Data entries
- - - - - - -
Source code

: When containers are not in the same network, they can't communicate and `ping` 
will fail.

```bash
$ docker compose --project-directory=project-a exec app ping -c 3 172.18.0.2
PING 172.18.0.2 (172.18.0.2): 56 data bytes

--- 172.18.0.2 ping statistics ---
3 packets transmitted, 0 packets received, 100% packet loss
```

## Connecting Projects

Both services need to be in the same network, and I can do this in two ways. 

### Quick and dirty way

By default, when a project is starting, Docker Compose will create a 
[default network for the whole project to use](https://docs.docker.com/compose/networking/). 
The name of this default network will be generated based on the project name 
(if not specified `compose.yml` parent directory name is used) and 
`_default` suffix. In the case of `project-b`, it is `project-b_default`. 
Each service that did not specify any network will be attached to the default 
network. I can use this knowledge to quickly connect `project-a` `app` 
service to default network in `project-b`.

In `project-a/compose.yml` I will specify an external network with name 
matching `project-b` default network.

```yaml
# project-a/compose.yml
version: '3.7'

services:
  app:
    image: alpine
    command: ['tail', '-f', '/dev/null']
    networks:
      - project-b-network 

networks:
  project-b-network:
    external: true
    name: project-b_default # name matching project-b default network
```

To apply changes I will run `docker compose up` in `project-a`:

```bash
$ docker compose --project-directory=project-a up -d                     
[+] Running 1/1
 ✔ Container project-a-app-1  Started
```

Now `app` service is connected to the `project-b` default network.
- - - - - - -
With no additions or omissions, transcribe every record.

• **WRITTEN RESPONSE**:
Source code

: When containers are not in the same network, they can't communicate and `ping` 
will fail.

```bash
$ docker compose --project-directory=project-a exec app ping -c 3 172.18.0.2
PING 172.18.0.2 (172.18.0.2): 56 data bytes

--- 172.18.0.2 ping statistics ---
3 packets transmitted, 0 packets received, 100% packet loss
```

## Connecting Projects

Both services need to be in the same network, and I can do this in two ways. 

### Quick and dirty way

By default, when a project is starting, Docker Compose will create a 
[default network for the whole project to use](https://docs.docker.com/compose/networking/). 
The name of this default network will be generated based on the project name 
(if not specified `compose.yml` parent directory name is used) and 
`_default` suffix. In the case of `project-b`, it is `project-b_default`. 
Each service that did not specify any network will be attached to the default 
network. I can use this knowledge to quickly connect `project-a` `app` 
service to default network in `project-b`.

In `project-a/compose.yml` I will specify an external network with name 
matching `project-b` default network.

```yaml
# project-a/compose.yml
version: '3.7'

services:
  app:
    image: alpine
    command: ['tail', '-f', '/dev/null']
    networks:
      - project-b-network 

networks:
  project-b-network:
    external: true
    name: project-b_default # name matching project-b default network
```

To apply changes I will run `docker compose up` in `project-a`:

```bash
$ docker compose --project-directory=project-a up -d                     
[+] Running 1/1
 ✔ Container project-a-app-1  Started
```

Now `app` service is connected to the `project-b` default network.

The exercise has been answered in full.